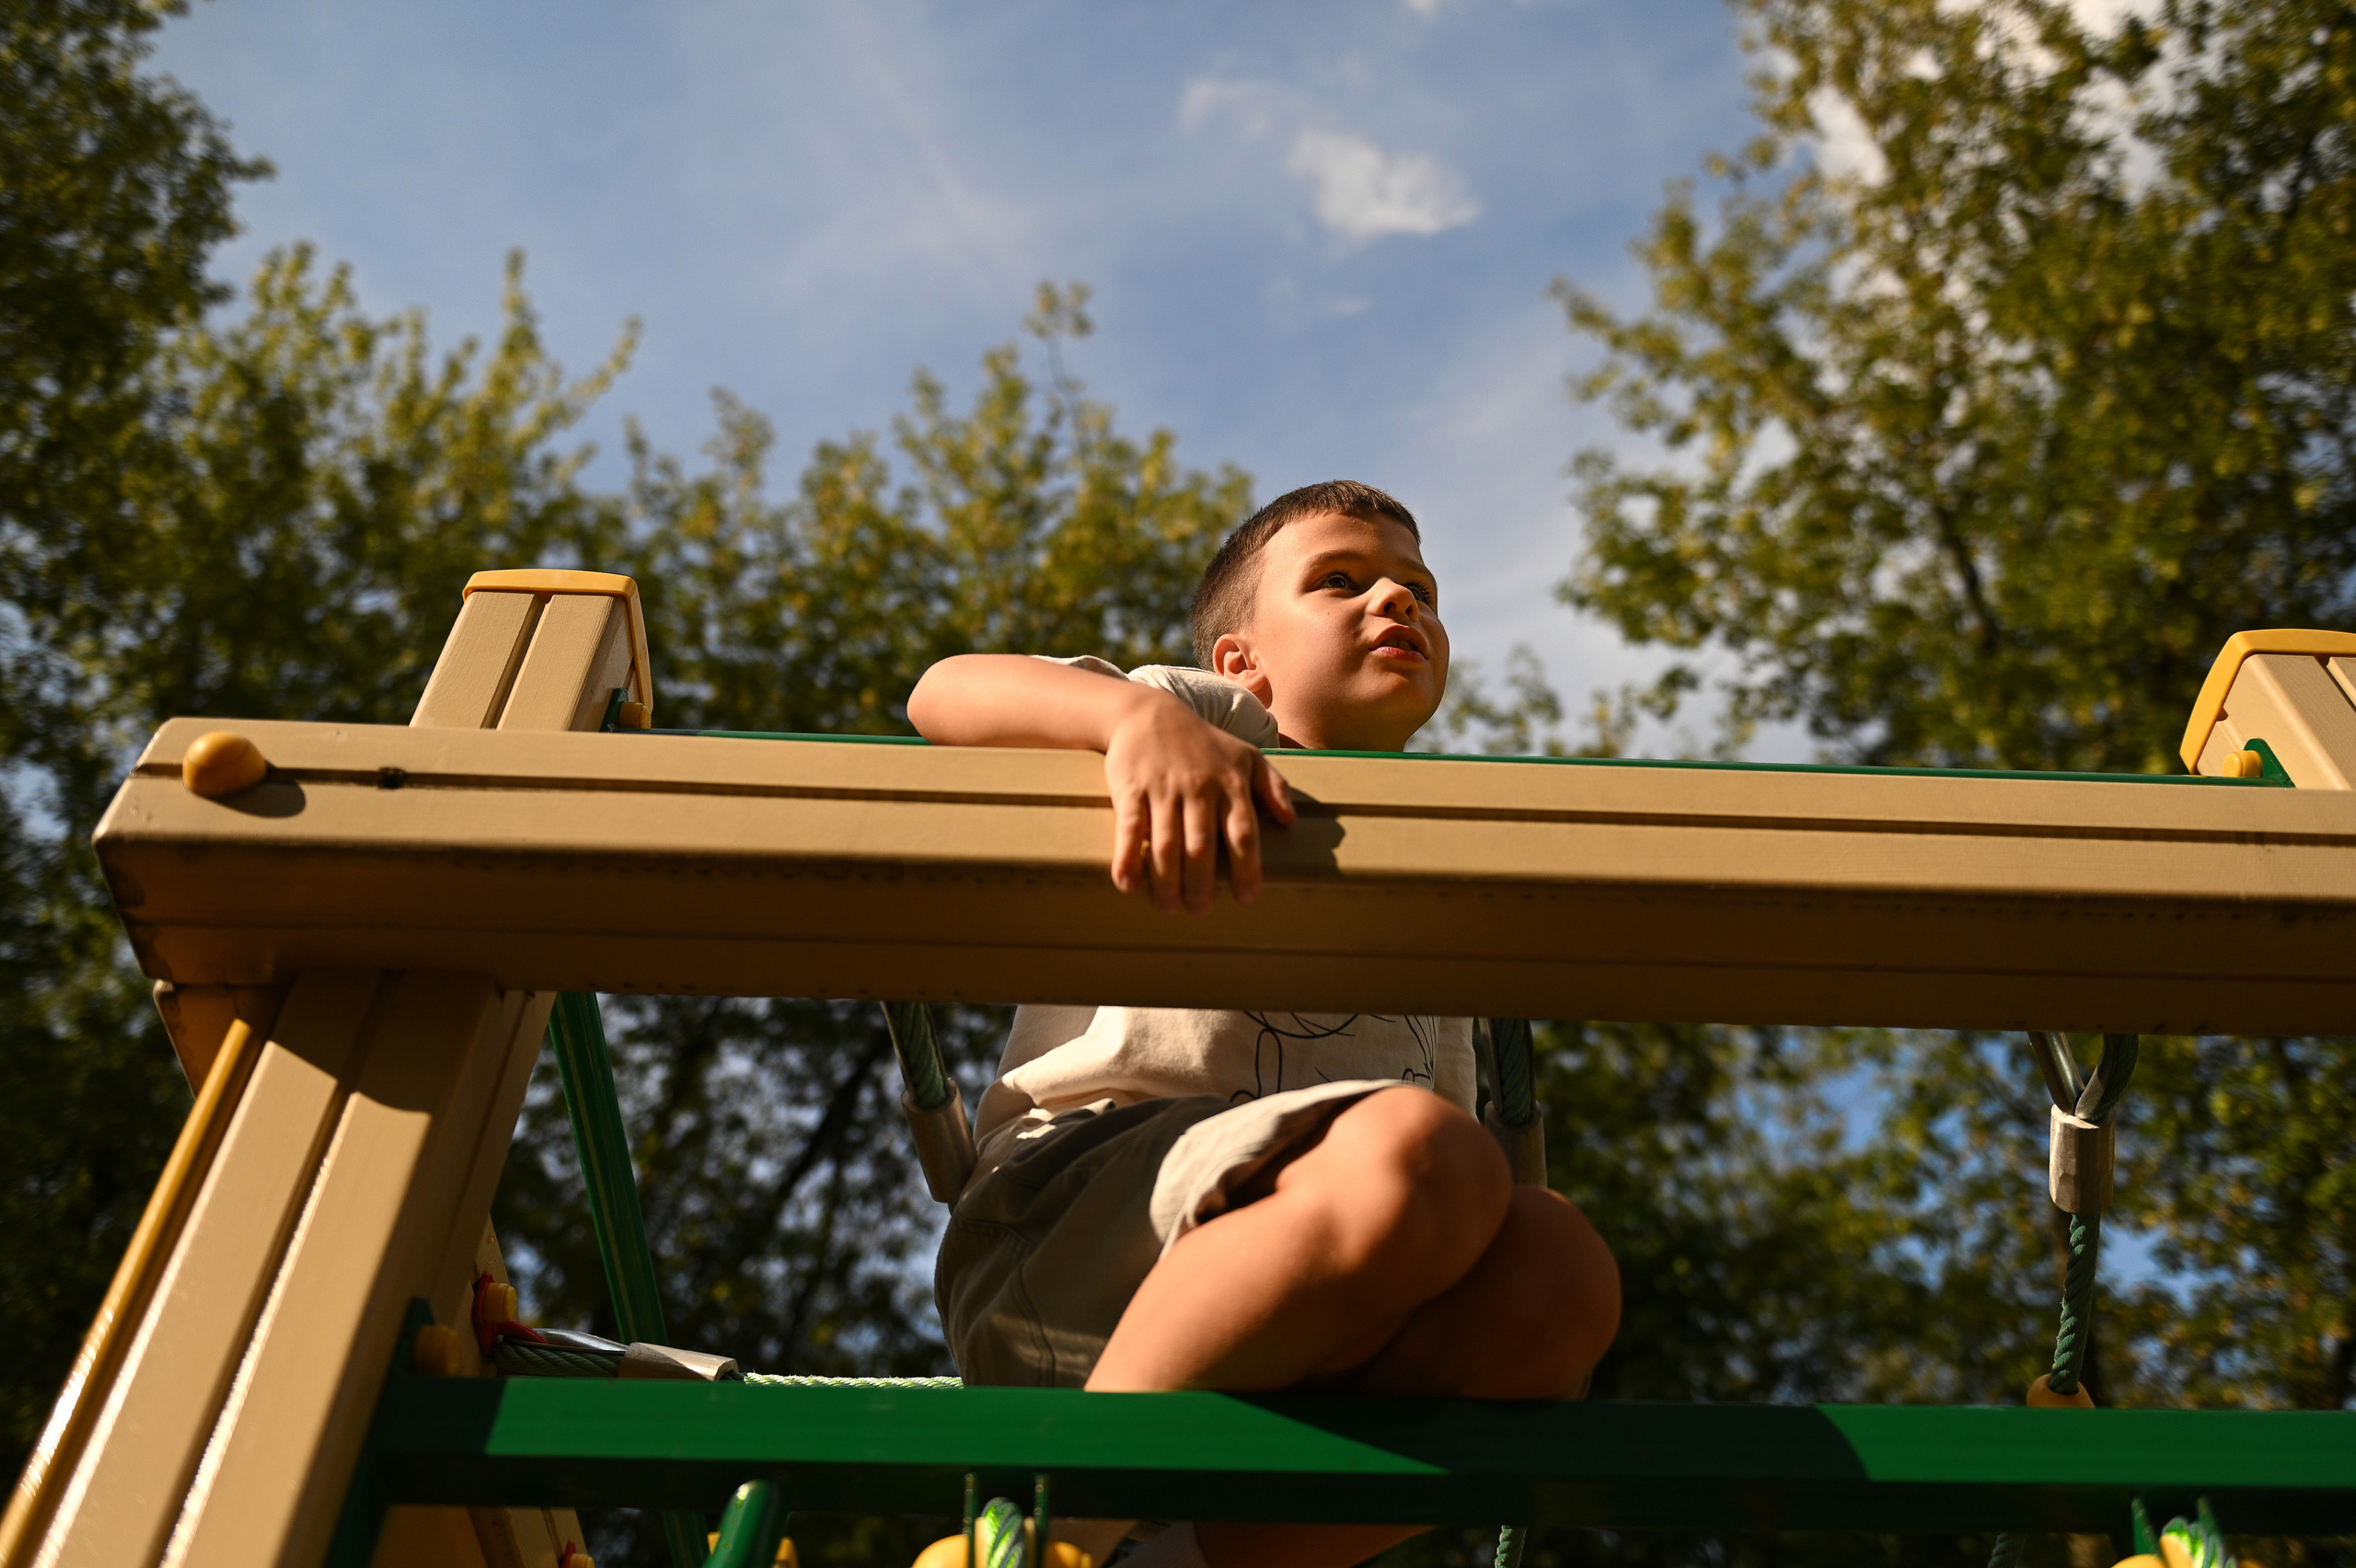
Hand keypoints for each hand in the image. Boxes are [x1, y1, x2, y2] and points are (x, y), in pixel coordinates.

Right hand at [1103, 691, 1295, 913]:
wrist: (1147, 713)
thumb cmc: (1202, 742)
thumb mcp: (1247, 755)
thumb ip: (1274, 786)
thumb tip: (1290, 821)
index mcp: (1231, 785)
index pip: (1243, 834)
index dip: (1246, 869)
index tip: (1245, 898)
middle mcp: (1200, 789)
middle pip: (1202, 849)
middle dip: (1201, 887)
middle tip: (1199, 910)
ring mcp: (1164, 789)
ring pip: (1167, 845)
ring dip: (1167, 883)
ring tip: (1169, 907)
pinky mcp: (1131, 789)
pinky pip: (1130, 829)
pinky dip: (1128, 858)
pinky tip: (1128, 885)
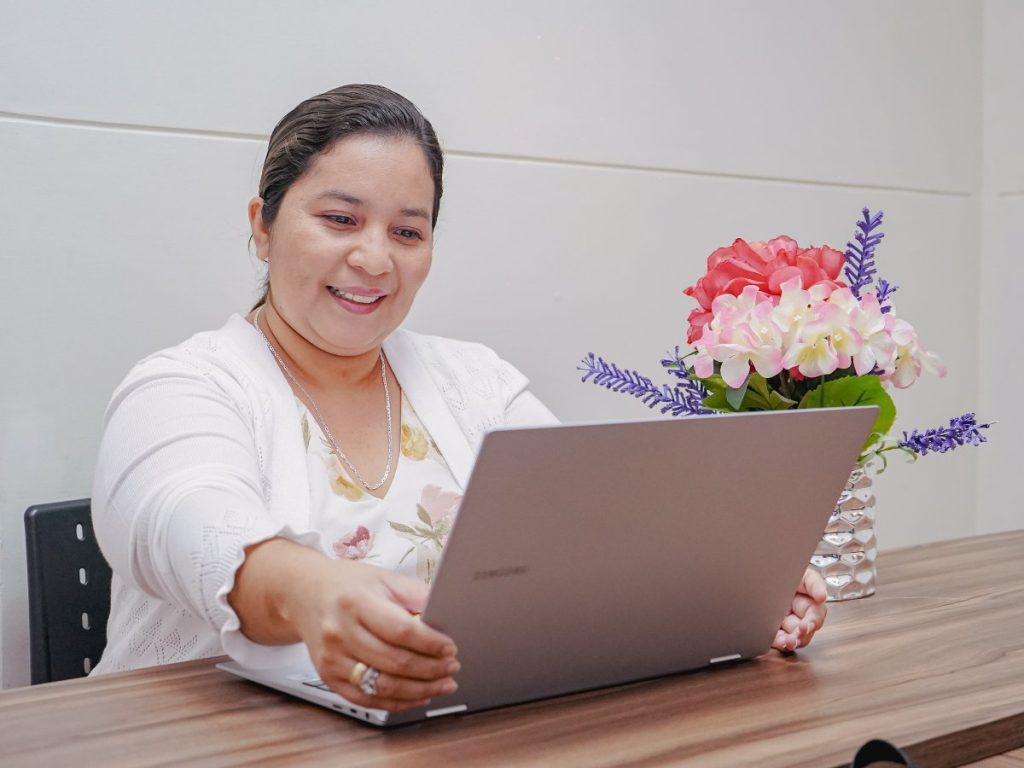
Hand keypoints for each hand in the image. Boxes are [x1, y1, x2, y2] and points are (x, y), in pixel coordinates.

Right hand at [293, 558, 459, 711]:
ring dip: (419, 690)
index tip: (450, 648)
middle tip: (452, 667)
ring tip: (442, 685)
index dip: (430, 643)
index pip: (400, 630)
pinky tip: (416, 696)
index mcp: (355, 603)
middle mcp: (340, 632)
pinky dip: (396, 703)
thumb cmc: (347, 585)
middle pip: (394, 661)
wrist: (305, 593)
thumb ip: (415, 595)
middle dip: (431, 669)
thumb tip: (447, 615)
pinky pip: (367, 699)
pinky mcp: (328, 677)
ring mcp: (332, 659)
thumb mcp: (383, 578)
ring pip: (383, 685)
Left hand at [772, 567, 827, 651]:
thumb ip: (814, 583)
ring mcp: (785, 622)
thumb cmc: (786, 572)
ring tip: (789, 641)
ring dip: (793, 641)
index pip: (815, 615)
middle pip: (806, 631)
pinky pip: (777, 639)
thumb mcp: (803, 574)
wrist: (761, 572)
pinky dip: (779, 642)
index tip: (807, 624)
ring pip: (794, 638)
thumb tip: (823, 596)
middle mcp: (798, 615)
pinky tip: (780, 642)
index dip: (813, 622)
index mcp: (808, 603)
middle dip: (802, 634)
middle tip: (798, 634)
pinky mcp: (772, 627)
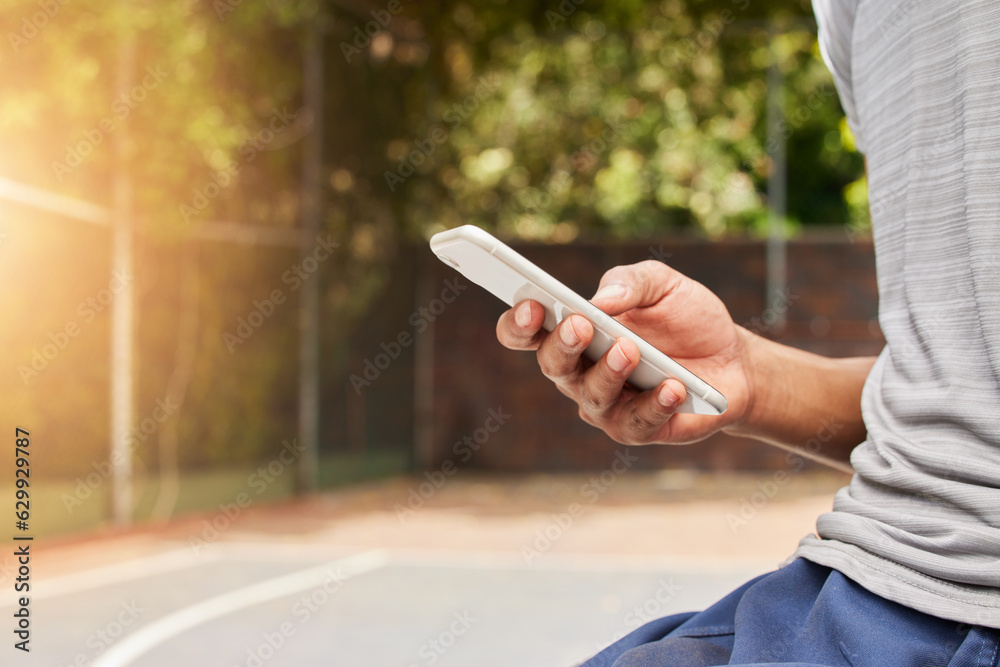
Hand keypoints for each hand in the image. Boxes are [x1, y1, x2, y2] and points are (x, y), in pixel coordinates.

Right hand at [496, 260, 752, 444]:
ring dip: (608, 372)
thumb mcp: (663, 284)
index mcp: (573, 331)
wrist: (734, 360)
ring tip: (631, 351)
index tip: (531, 305)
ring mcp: (606, 404)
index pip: (527, 332)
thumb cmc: (686, 319)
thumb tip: (601, 300)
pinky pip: (637, 422)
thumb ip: (630, 282)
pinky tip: (673, 387)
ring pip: (592, 395)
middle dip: (563, 344)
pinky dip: (655, 404)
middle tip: (581, 325)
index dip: (518, 322)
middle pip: (552, 364)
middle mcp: (579, 372)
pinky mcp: (637, 429)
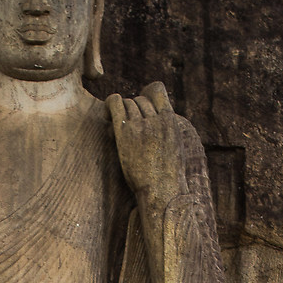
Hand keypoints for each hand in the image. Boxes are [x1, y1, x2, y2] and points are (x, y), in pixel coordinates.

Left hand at [106, 82, 187, 212]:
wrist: (162, 190)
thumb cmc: (167, 175)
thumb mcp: (174, 146)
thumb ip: (165, 130)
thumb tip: (154, 121)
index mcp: (170, 121)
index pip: (157, 91)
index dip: (147, 95)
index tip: (141, 103)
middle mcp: (156, 120)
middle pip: (140, 100)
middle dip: (133, 108)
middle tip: (128, 123)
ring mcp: (140, 126)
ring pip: (128, 104)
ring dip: (122, 111)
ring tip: (117, 122)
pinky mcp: (125, 133)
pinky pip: (115, 105)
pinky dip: (111, 102)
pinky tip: (108, 111)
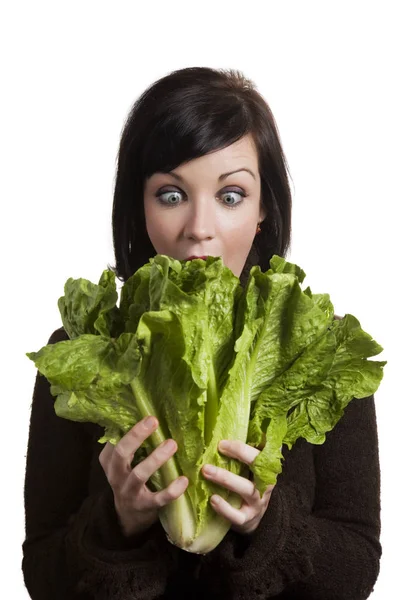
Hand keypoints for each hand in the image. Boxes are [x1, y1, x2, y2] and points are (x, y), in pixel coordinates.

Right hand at [99, 416, 187, 536]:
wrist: (126, 516)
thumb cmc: (128, 478)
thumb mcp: (122, 462)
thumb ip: (129, 443)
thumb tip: (143, 412)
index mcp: (110, 460)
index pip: (114, 440)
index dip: (127, 426)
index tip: (144, 413)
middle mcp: (116, 475)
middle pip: (121, 453)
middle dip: (136, 436)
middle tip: (153, 421)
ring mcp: (128, 492)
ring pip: (139, 474)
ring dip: (155, 458)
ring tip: (172, 444)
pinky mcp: (144, 506)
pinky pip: (158, 498)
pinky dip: (171, 490)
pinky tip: (184, 480)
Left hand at [202, 440, 274, 534]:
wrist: (253, 519)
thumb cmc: (247, 486)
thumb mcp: (249, 469)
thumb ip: (243, 452)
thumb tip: (229, 427)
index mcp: (266, 468)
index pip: (261, 451)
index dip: (243, 446)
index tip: (223, 442)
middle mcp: (265, 484)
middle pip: (258, 466)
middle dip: (239, 453)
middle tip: (218, 447)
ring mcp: (257, 503)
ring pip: (246, 489)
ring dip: (226, 478)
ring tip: (206, 471)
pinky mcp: (247, 519)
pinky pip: (237, 515)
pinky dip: (224, 508)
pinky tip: (212, 499)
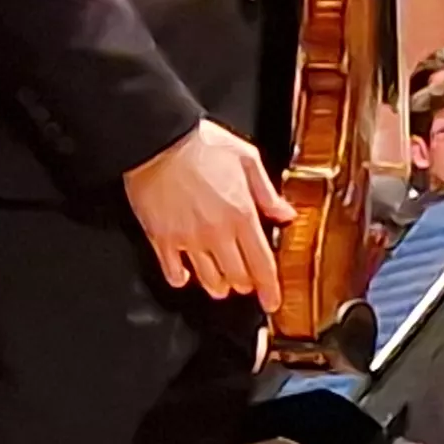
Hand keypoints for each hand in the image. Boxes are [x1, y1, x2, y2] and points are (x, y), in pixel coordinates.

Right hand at [123, 119, 291, 308]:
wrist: (157, 140)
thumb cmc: (202, 144)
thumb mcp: (247, 159)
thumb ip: (267, 192)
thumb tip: (285, 214)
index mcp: (242, 214)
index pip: (262, 264)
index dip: (270, 289)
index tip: (272, 303)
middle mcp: (217, 233)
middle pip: (237, 276)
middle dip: (245, 285)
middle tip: (247, 285)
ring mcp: (187, 238)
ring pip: (207, 278)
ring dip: (218, 286)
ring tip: (222, 286)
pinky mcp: (160, 237)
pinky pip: (171, 269)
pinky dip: (180, 278)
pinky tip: (184, 276)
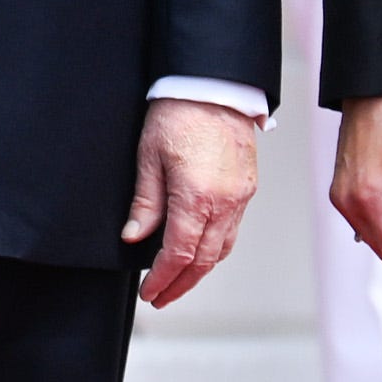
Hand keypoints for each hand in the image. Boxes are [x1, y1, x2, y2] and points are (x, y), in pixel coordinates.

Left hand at [120, 96, 258, 306]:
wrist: (214, 85)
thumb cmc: (179, 113)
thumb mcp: (149, 157)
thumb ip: (145, 203)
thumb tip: (134, 237)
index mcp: (196, 198)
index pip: (178, 255)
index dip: (162, 279)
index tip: (149, 292)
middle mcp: (225, 203)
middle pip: (204, 261)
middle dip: (181, 284)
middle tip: (161, 296)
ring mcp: (240, 197)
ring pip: (222, 249)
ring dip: (199, 270)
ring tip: (178, 280)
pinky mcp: (247, 188)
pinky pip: (232, 230)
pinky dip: (214, 248)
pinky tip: (198, 249)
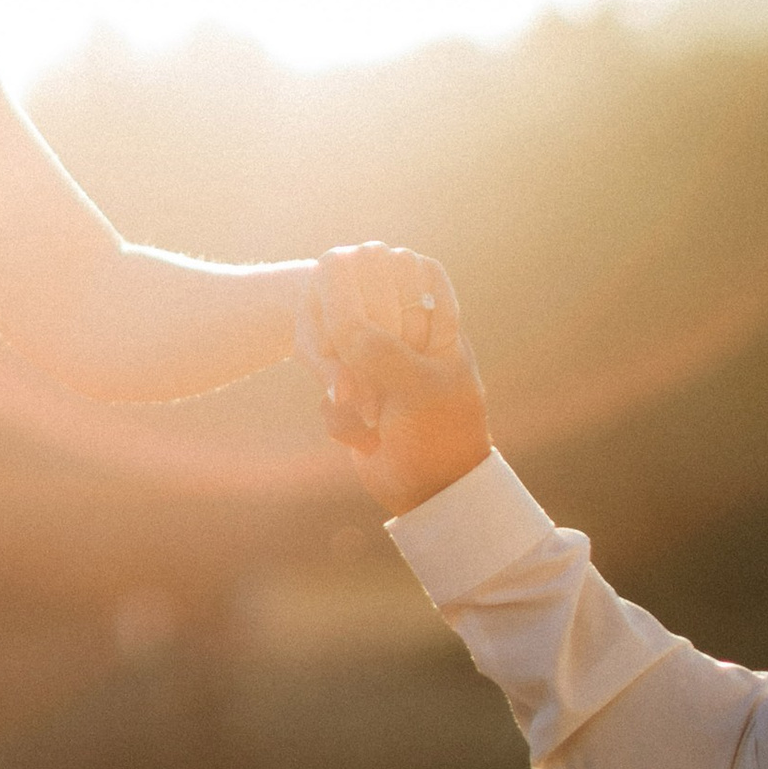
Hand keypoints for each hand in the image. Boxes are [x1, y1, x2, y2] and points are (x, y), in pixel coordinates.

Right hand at [298, 242, 492, 517]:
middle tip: (379, 391)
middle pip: (358, 313)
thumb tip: (337, 323)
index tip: (390, 336)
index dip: (383, 298)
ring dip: (347, 392)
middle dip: (357, 358)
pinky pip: (329, 393)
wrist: (430, 495)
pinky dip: (340, 419)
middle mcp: (406, 339)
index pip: (404, 273)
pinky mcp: (354, 400)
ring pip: (336, 355)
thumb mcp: (415, 385)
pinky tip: (365, 438)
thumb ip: (375, 345)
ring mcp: (378, 370)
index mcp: (438, 324)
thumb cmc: (438, 433)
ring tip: (374, 419)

-*-

Using the data above, output the line that has "index dip: (813, 622)", the line that has "ring mcp: (128, 492)", and whatever lines fall between, each exactly as it stands and without pictures.

index dip: (813, 622)
index mcp: (808, 603)
middle dip: (802, 634)
middle tip: (798, 634)
pinky mcp: (772, 627)
Hand keypoints for each hand in the image. Boxes are [x1, y1, x2, y2] and points are (x, y), in pixel coordinates.

Right hand at [496, 260, 752, 444]:
ring dip: (608, 372)
thumb mcp: (663, 284)
index mcp: (573, 331)
wrist: (734, 360)
ring tip: (631, 351)
index tip: (531, 305)
ring mcp: (606, 404)
index pip: (527, 332)
thumb cmc: (686, 319)
thumb tip: (601, 300)
pinky pip: (637, 422)
thumb ip: (630, 282)
pinky tip: (673, 387)
ring pip: (592, 395)
middle dip: (563, 344)
pinky dip: (655, 404)
middle tip: (581, 325)
index dip: (518, 322)
middle pip: (552, 364)
middle mcp: (579, 372)
pinky mcp: (637, 429)
Hand keypoints for each hand in the image. Boxes are [x1, y1, x2, y2] and points are (x, y), in pixel coordinates.

Left hand at [106, 82, 187, 212]:
wrist: (162, 190)
thumb cmc: (167, 175)
thumb mcp: (174, 146)
thumb ip: (165, 130)
thumb tip: (154, 121)
index mcp: (170, 121)
index pip: (157, 91)
index dip: (147, 95)
index tip: (141, 103)
middle mcp: (156, 120)
middle pip: (140, 100)
middle dip: (133, 108)
middle tip: (128, 123)
ring mcp: (140, 126)
ring pip: (128, 104)
ring dip: (122, 111)
ring tip: (117, 122)
pinky mcp: (125, 133)
pinky pip: (115, 105)
pinky dip: (111, 102)
pinky tip: (108, 111)
Hand keypoints for each hand in the image. Boxes are [x1, y1, x2, y2] and points are (x, y), in pixel coordinates.

Right hand at [99, 416, 187, 536]:
wrist: (126, 516)
thumb cmc: (128, 478)
thumb mcp: (122, 462)
thumb ip: (129, 443)
thumb tip: (143, 412)
index mcp: (110, 460)
index pip: (114, 440)
index dip: (127, 426)
index tip: (144, 413)
middle mcp: (116, 475)
middle pip: (121, 453)
middle dip: (136, 436)
middle tip: (153, 421)
ring mcp: (128, 492)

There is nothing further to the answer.